そんな彼らがどうして歩み寄って恋をするのか。まず、本作のゾンビは「食った人間の脳から記憶を得られる」という設定があり、これによりジュリーの元カレを食ったRが彼女を匿い、恋で心臓がドキドキ動くと生者に近い状態になるという御都合、そして人間&ゾンビの対立以外に白骨化したモンスター(ボーンズ)という対話不可能な連中が出てくるのでコイツらに対して人間&ゾンビが共同戦線を張ることでかつての敵同士に絆が生じるという超分かりやすい御都合の力技で押し込んでくるのであった。

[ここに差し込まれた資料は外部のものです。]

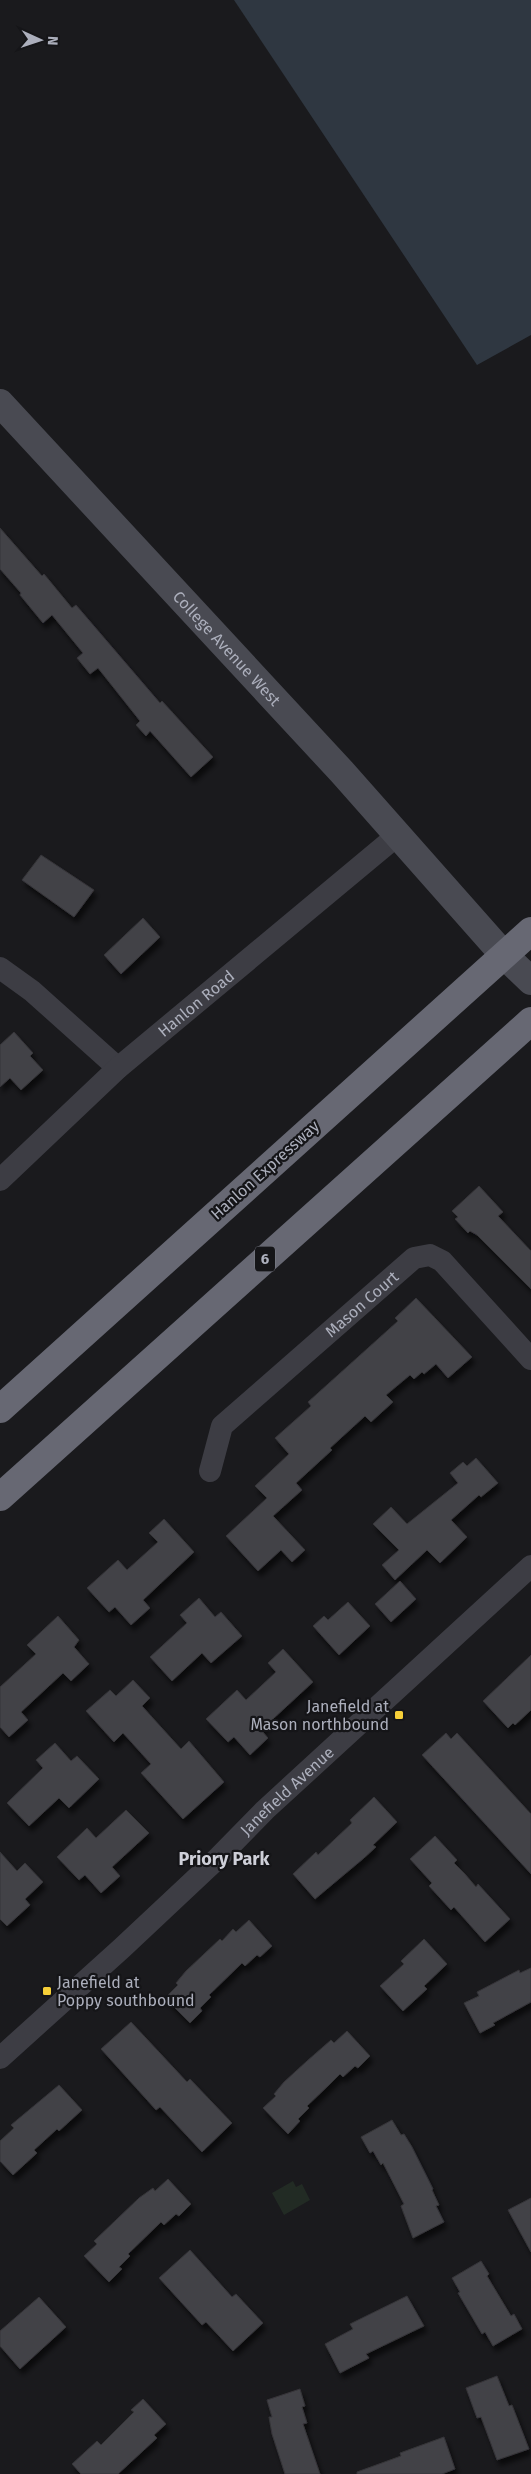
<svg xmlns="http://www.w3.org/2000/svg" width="531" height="2474" viewBox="0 0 531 2474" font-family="'Fira Sans',sans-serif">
	<defs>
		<filter id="shadow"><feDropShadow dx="3" dy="5.5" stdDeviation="2.5" flood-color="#0009"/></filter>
	</defs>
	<rect width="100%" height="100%" fill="#1a1a1d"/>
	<!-- green -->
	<polygon fill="#222b24" points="293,2181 296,2187 302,2184 310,2200 284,2215 272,2193"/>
	<!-- water -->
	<polygon fill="#2f3741" points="234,0 531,0 531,335 477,365"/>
	<!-- building -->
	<g fill="#424246" stroke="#353439" filter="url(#shadow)">
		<polygon points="0,528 42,576 44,574 72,608 76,605 160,703 162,701 213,757 191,777 150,731 146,736 136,725 140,721 98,668 90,674 77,658 83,653 52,615 43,623 20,595 21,593 0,569"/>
		<polygon points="41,855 94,890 74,917 22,880"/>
		<polygon points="143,918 160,937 121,974 104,955"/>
		<polygon points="14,1032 33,1053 30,1056 43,1070 21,1090 10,1078 0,1087 0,1045"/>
		<polygon points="479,1186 503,1212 498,1216 531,1251 531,1289 477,1235 470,1231 468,1233 455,1219 458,1217 452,1211"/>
		<polygon points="416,1298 472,1357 448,1378 436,1364 424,1374 422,1372 414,1379 410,1375 386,1395 393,1402 371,1422 365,1416 330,1448 332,1450 296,1483 302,1490 273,1516 305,1550 292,1562 281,1550 258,1571 226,1536 267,1498 255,1486 289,1454 275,1438 311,1406 308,1402 398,1321 395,1318"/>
		<polygon points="476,1458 498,1483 481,1497 479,1495 451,1520 467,1537 440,1563 427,1550 395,1580 382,1565 399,1550 373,1524 391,1507 407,1524 458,1483 450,1473 463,1462 467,1466"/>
		<polygon points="164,1519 194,1552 143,1600 150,1608 131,1625 115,1607 109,1612 87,1588 118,1560 127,1570 158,1542 149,1533"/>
		<polygon points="400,1581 416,1599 391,1622 375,1604"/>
		<polygon points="199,1598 215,1617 221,1612 242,1636 211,1663 202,1653 172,1681 150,1657 187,1623 180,1615"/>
		<polygon points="348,1602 370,1626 339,1655 313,1626 324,1616 328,1620"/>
		<polygon points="58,1616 79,1640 74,1647 89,1664 71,1681 63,1673 21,1712 28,1720 9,1737 0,1727 0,1687 36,1654 27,1645"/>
		<polygon points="283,1649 313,1682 261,1730 268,1738 250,1755 234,1737 228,1742 206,1719 237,1690 246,1700 276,1672 268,1663"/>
		<polygon points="531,1655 531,1710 515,1725 513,1723 508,1728 483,1701"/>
		<polygon points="133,1680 150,1698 142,1706 161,1727 181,1749 189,1741 224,1782 183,1819 141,1773 151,1764 123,1733 114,1742 86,1711 110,1690 116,1696"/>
		<polygon points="446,1733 451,1739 457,1733 531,1814 531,1874 422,1755"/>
		<polygon points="55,1743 71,1761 77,1756 99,1779 69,1808 59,1798 29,1826 7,1803 43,1768 36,1760"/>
		<polygon points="374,1797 397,1822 373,1845 376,1847 364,1858 315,1899 293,1874 316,1852 318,1855 352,1823 350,1820"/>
		<polygon points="126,1810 149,1833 112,1867 120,1876 101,1893 85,1875 79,1880 57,1857 87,1828 96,1838"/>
		<polygon points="435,1836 457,1860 454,1863 465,1874 476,1887 478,1884 510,1919 485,1942 454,1907 451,1910 429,1886 432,1883 410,1859"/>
		<polygon points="0,1852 17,1871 25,1863 43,1882 25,1899 30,1905 7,1926 0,1919"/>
		<polygon points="249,1920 272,1946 260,1957 257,1955 245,1966 242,1963 209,1995 211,1997 200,2008 202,2011 190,2023 165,1998 178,1985 176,1983 186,1971 220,1939 222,1941 233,1929 236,1932"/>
		<polygon points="424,1939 447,1964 424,1986 427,1989 403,2011 380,1986 404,1964 401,1961"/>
		<polygon points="531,1968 531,2002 493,2023 495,2025 480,2033 464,2003 479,1996 477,1992 519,1970 520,1973"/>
		<polygon points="131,2022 187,2082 190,2079 232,2123 202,2152 160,2107 156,2110 101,2049"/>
		<polygon points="347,2031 370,2056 358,2068 355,2066 343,2077 340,2074 329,2085 307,2106 309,2108 298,2119 300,2121 288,2134 263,2108 276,2096 274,2094 284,2082 307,2061 331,2040 334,2043"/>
		<polygon points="59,2085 82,2110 59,2131 57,2129 45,2140 34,2150 37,2153 13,2175 0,2161 0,2141 14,2128 11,2125"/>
		<polygon points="392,2120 401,2135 404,2134 412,2147 433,2189 432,2190 439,2205 436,2206 444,2222 413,2238 401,2206 404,2204 383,2163 381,2165 373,2151 370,2153 361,2137"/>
		<polygon points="168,2179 191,2204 179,2216 176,2214 164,2225 161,2222 128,2254 130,2256 119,2267 122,2269 109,2282 84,2256 97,2244 94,2241 139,2198 153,2188 155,2191"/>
		<polygon points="531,2198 531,2252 508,2210"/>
		<polygon points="190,2250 232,2297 236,2294 263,2323 233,2351 206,2322 202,2325 159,2278"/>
		<polygon points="481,2261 489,2274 487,2276 511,2316 514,2314 522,2329 493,2346 485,2332 482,2334 458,2293 460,2292 452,2278"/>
		<polygon points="407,2296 424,2326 366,2354 369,2358 340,2373 325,2344 353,2329 350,2324"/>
		<polygon points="39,2297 66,2327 20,2369 0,2346 0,2331"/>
		<polygon points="497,2376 509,2406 512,2405 529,2449 497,2460 481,2417 477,2418 466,2388"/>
		<polygon points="300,2389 305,2406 302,2407 307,2423 303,2424 320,2474 285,2474 272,2434 269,2417 272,2417 267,2400"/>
		<polygon points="143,2399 166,2424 154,2435 157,2438 118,2474 81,2474 72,2464 97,2441 101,2445 134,2412 131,2410"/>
		<polygon points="444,2437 455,2469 442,2474 357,2474 357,2472 401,2456 400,2453"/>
	</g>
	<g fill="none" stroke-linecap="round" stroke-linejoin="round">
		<!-- street -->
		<g stroke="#3d3d44" stroke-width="22">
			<polyline points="0,968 32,991 118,1068"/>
			<path id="s1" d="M0,1180l118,-112 281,-234"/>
			<path id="s2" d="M210,1471l12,-45 192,-168 16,-3 12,6 89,98"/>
			<path id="s3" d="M0,2058l122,-110 97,-91 46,-47 266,-244"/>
		</g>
		<!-- secondary -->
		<path stroke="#494a52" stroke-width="28" id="s4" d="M0,403l342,369 161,182 28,27"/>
		<!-- highway -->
		<g stroke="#676873" stroke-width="28">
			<polyline points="0,1409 531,931"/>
			<polyline points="0,1497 531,1021"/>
		</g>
	</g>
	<!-- markers -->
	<g fill="#f6cf38" stroke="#151518" stroke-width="2">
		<rect x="394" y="1710" width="10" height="10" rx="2.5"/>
		<rect x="42" y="1986" width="10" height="10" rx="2.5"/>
	</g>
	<g text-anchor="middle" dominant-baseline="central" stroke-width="4.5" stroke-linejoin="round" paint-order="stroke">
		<!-- shield labels -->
		<rect fill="#151518" stroke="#7f818b" stroke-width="1" x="255" y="1246.5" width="20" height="25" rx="4"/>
		<g font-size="15" font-weight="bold" fill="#acafbc">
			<text x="265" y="1259">6</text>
		</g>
		<!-- street labels -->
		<g font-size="16" fill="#acafbc" stroke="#151518">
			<text stroke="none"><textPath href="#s4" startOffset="334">College Avenue West</textPath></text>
			<text stroke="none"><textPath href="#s1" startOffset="264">Hanlon Road</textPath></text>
			<text transform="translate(265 1170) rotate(-42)">Hanlon Expressway</text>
			<text stroke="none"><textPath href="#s2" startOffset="232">Mason Court</textPath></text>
			<text stroke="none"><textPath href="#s3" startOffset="392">Janefield Avenue</textPath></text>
		</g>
		<!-- poi labels -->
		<g font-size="16" fill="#acafbc" stroke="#151518" text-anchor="end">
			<text x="389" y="1706">Janefield at<tspan x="389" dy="18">Mason northbound</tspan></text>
			<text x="57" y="1982" text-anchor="start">Janefield at<tspan x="57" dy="18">Poppy southbound</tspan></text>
		</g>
		<!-- neighbourhood labels -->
		<g font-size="18" font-weight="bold" fill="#cecfd8" stroke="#151518">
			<text x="224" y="1859">Priory Park</text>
		</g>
	</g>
	<!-- north arrow -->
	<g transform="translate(40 40) rotate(93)" stroke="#151518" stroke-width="4" paint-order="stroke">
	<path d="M0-4L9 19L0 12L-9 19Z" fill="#acafbc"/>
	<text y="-8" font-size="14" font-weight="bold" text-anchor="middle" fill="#acafbc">N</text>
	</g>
</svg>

それら諸々を了解した上で、ゾンビ青年がうまく働かない脳でじわじわヒロインに対話を試み、言語中枢をポップ・ミュージックの助けなどで補いながら、「彼女を守る」という意志を伝える様子は、微笑ましいし、ぎこちないゾンビ演技から徐々に人間らしさを取り戻していく様子もなかなかよくできている。ゾンビ顔をメイクでごまかして生きた人間らしくする、という展開もコミカルで良い。

主人公ゾンビ青年Rはニコラス・ホルト。後にMMFRでニュークスを演じた。あれも白塗りのゾンビみたいなメイクであった。結構な美形なのだが、素顔で出演した作品がヒットする経験にはなかなか恵まれないのだろうか。